The poisoning case involving Frינוק baby fruit purée in Jerusalem is widening, and police are now trying to determine who may have put sedatives into the jars. Yael Biton, whose two daughters were hospitalized more than a month ago, described the episode on 103FM on Thursday, saying the children collapsed after eating just three teaspoons. “It was serious panic,” she said, recalling that she returned home to find the girls unconscious and the house full of crying children.
Biton said the family rushed to Hadassah Ein Kerem Hospital, where tests showed benzodiazepines in the girls’ urine. She said doctors told her the girls were stable, but stressed that the substance was a powerful sedative and that the amount found was extreme. Biton said she immediately asked police to examine the jar, telling them it was “poisoned” and that something in it had caused the collapse.
The child who fed the toddlers was Biton’s 11-year-old daughter, whom she said was deeply traumatized and suffered a panic attack and vomiting. Biton said the girl kept asking why she had given the food to her sisters. She added that the jar appeared to have been sealed tightly and that her daughter did not hear any sound when opening it, which only later made the family suspect tampering.
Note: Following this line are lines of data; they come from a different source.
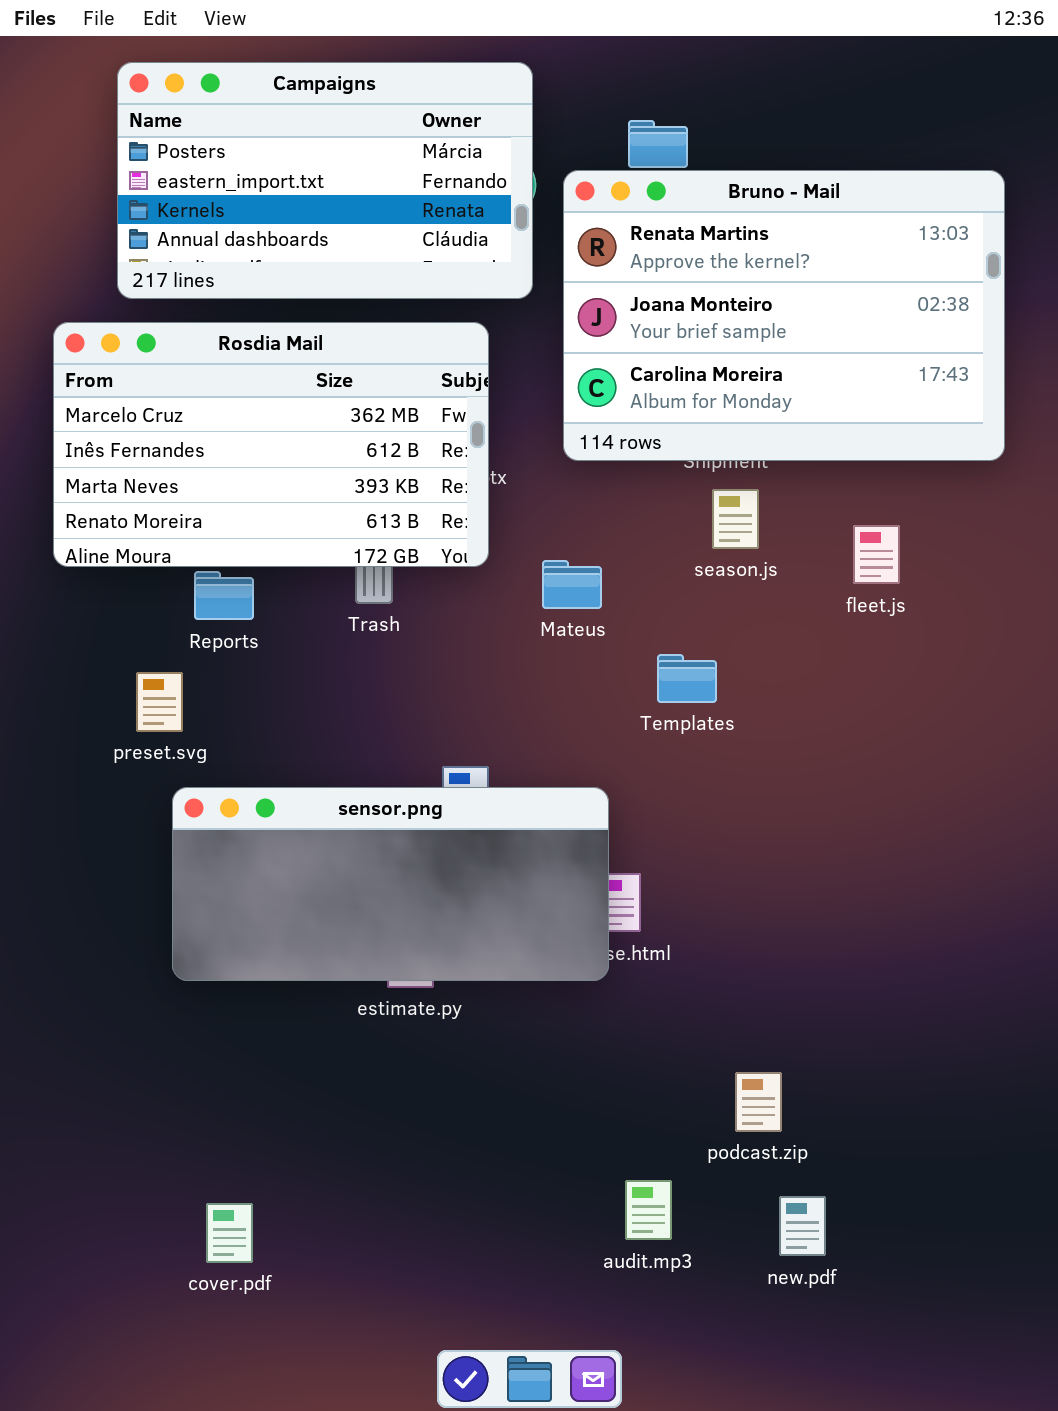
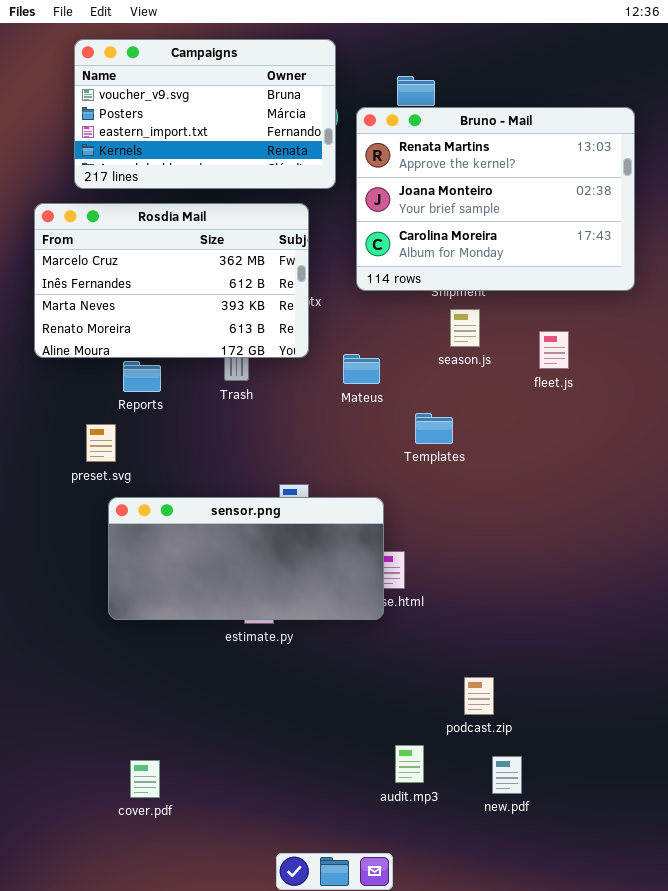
Campaigns: [117,62,533,299] -> [74,39,336,189], scrolled up 1 row

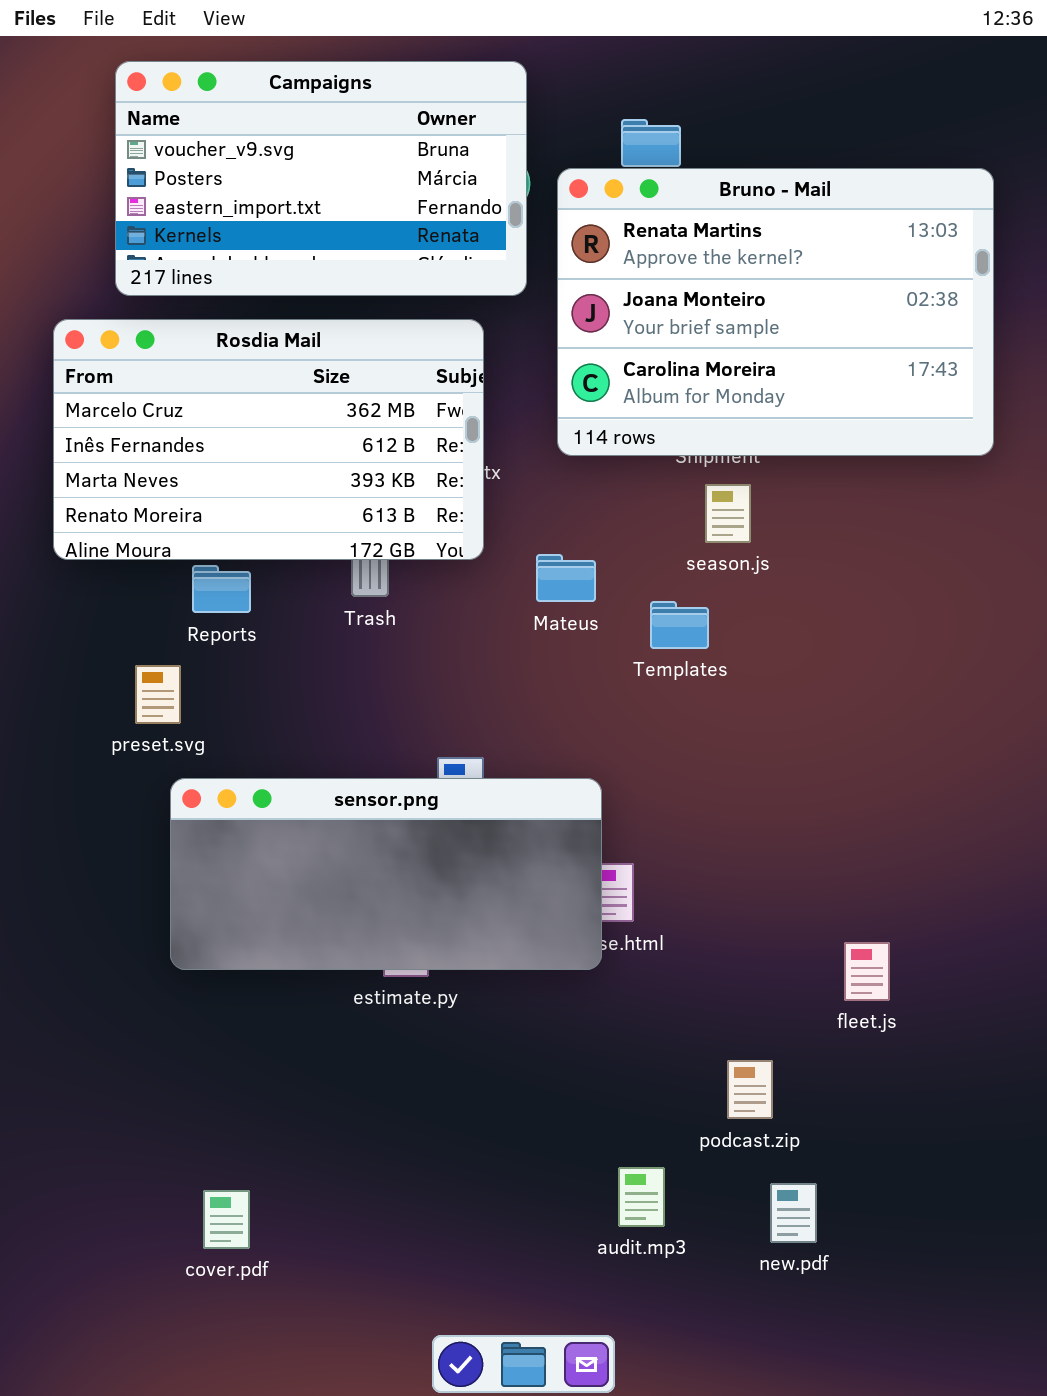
fleet.js: [539,331,569,369] -> [844,942,890,1001], moved
Templates: [415,413,453,444] -> [650,601,709,649], moved

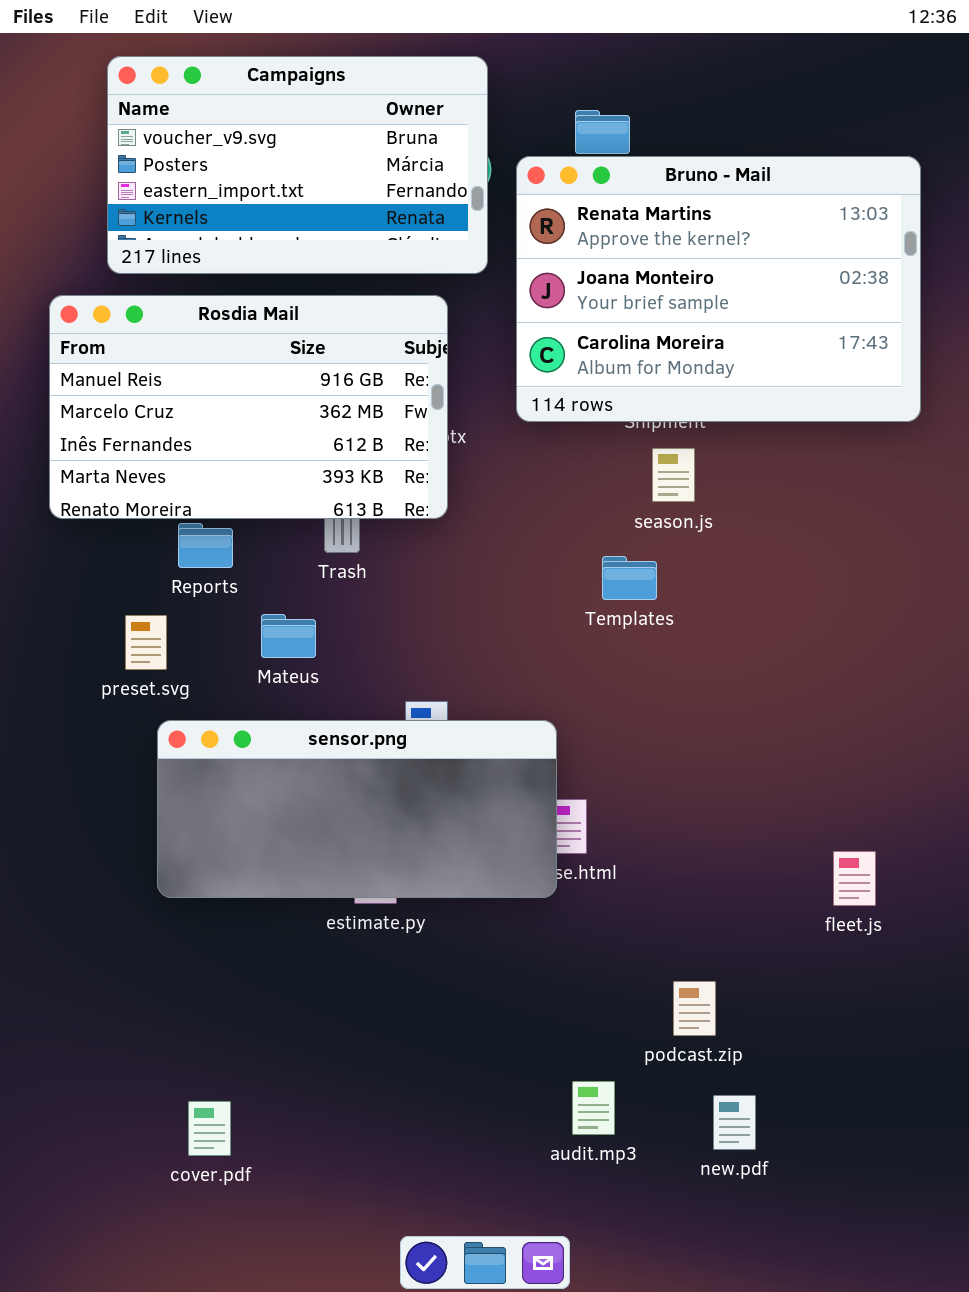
Rosdia Mail: [53,319,484,560] -> [49,295,448,519], scrolled up 1 row
Mateus: [536,554,596,602] -> [261,614,316,658], moved
fleet.js: [844,942,890,1001] -> [833,851,876,906], moved

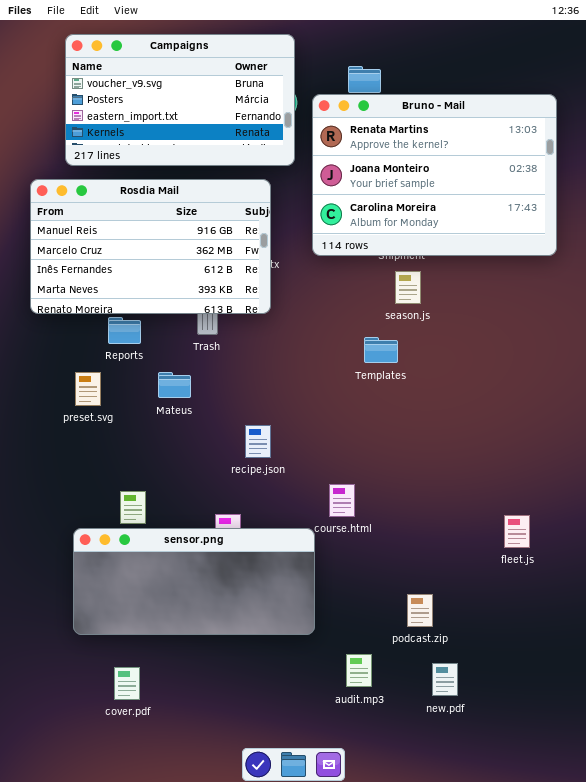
sensor.png: [157,720,557,898] -> [73,528,315,635], moved

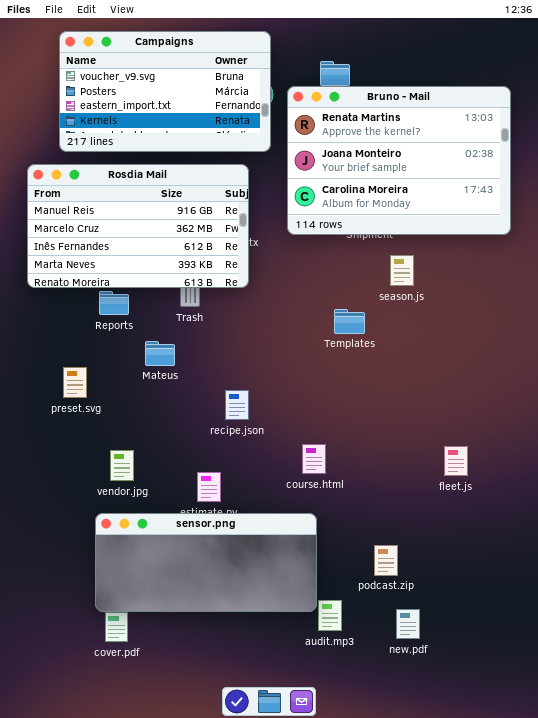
season.js: [395,271,421,304] -> [390,255,414,286], moved
preset.svg: [75,372,101,406] -> [63,367,87,398], moved
fleet.js: [504,515,530,548] -> [444,446,468,476], moved
sensor.png: [73,528,315,635] -> [95,513,317,612], moved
Biton also said police focused on the parents after the incident, calling her and her husband in for questioning as suspects in child abuse two days later. She said she asked investigators to look into a possible nationalist motive, but they did not address that request. Biton added that after another poisoning case last Thursday, involving a family she knows with the same symptoms and a similarly sealed jar, police finally understood that the jar itself may be the key to the case.